Collected data:
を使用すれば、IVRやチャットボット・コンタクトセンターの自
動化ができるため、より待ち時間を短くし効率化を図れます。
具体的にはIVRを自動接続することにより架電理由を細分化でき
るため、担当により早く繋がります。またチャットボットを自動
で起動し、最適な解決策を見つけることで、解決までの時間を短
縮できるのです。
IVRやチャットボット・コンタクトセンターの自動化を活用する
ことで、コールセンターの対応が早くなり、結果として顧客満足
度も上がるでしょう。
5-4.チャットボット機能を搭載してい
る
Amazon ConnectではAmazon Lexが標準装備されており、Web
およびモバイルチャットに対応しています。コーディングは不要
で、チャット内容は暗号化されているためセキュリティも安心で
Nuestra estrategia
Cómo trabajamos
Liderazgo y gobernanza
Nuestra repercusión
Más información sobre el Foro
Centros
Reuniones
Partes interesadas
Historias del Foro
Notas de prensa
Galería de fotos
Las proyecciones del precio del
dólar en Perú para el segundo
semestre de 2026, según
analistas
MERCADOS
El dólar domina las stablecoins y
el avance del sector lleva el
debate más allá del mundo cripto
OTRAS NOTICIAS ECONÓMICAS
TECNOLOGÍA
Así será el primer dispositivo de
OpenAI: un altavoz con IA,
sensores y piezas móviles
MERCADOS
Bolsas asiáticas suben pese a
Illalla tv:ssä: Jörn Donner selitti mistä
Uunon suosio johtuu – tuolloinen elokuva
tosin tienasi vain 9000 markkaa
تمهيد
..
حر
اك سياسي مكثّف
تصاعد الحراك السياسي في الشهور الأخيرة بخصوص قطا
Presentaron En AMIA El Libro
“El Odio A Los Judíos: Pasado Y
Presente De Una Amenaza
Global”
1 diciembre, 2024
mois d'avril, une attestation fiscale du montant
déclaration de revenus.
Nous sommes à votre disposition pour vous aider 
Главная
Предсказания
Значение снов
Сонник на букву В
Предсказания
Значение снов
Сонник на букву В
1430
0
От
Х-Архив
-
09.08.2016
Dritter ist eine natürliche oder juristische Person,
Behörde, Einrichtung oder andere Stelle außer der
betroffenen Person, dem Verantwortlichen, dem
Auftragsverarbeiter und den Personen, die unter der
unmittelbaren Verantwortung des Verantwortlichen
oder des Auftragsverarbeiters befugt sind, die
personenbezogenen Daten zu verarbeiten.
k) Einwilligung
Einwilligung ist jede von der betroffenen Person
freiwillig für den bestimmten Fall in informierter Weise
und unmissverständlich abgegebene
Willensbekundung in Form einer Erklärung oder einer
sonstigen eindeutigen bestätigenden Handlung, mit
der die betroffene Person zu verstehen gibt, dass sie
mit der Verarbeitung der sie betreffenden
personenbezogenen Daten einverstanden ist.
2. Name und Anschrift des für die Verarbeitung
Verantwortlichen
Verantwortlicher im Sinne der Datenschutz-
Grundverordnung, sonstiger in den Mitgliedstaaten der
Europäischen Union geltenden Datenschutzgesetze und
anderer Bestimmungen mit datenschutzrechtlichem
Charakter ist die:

**Request**
Retype the material from its first line through the line containing "dólar en Perú para el segundo", including both of those lines.

**Task solution**
を使用すれば、IVRやチャットボット・コンタクトセンターの自
動化ができるため、より待ち時間を短くし効率化を図れます。
具体的にはIVRを自動接続することにより架電理由を細分化でき
るため、担当により早く繋がります。またチャットボットを自動
で起動し、最適な解決策を見つけることで、解決までの時間を短
縮できるのです。
IVRやチャットボット・コンタクトセンターの自動化を活用する
ことで、コールセンターの対応が早くなり、結果として顧客満足
度も上がるでしょう。
5-4.チャットボット機能を搭載してい
る
Amazon ConnectではAmazon Lexが標準装備されており、Web
およびモバイルチャットに対応しています。コーディングは不要
で、チャット内容は暗号化されているためセキュリティも安心で
Nuestra estrategia
Cómo trabajamos
Liderazgo y gobernanza
Nuestra repercusión
Más información sobre el Foro
Centros
Reuniones
Partes interesadas
Historias del Foro
Notas de prensa
Galería de fotos
Las proyecciones del precio del
dólar en Perú para el segundo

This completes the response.